━━━━━ Raw data ━━━━━

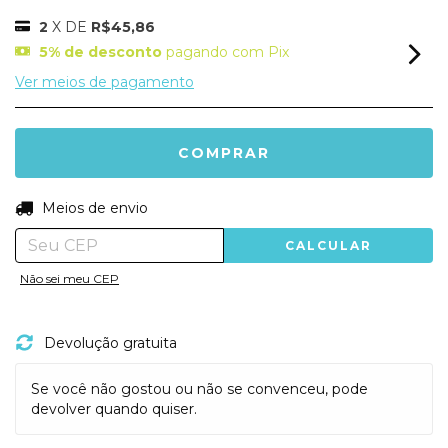
2
X DE
R$45,86
5% de desconto
pagando com Pix
Ver meios de pagamento
ALTERAR CEP
Entregas para o CEP:
Meios de envio
CALCULAR
Não sei meu CEP
Devolução gratuita
Se você não gostou ou não se convenceu, pode
devolver quando quiser.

━━━━━

§ Aim of the exercise
Pictures stay out; every other part of the records above is to be printed exactly.

§ Written solution
2
X DE
R$45,86
5% de desconto
pagando com Pix
Ver meios de pagamento
ALTERAR CEP
Entregas para o CEP:
Meios de envio
CALCULAR
Não sei meu CEP
Devolução gratuita
Se você não gostou ou não se convenceu, pode
devolver quando quiser.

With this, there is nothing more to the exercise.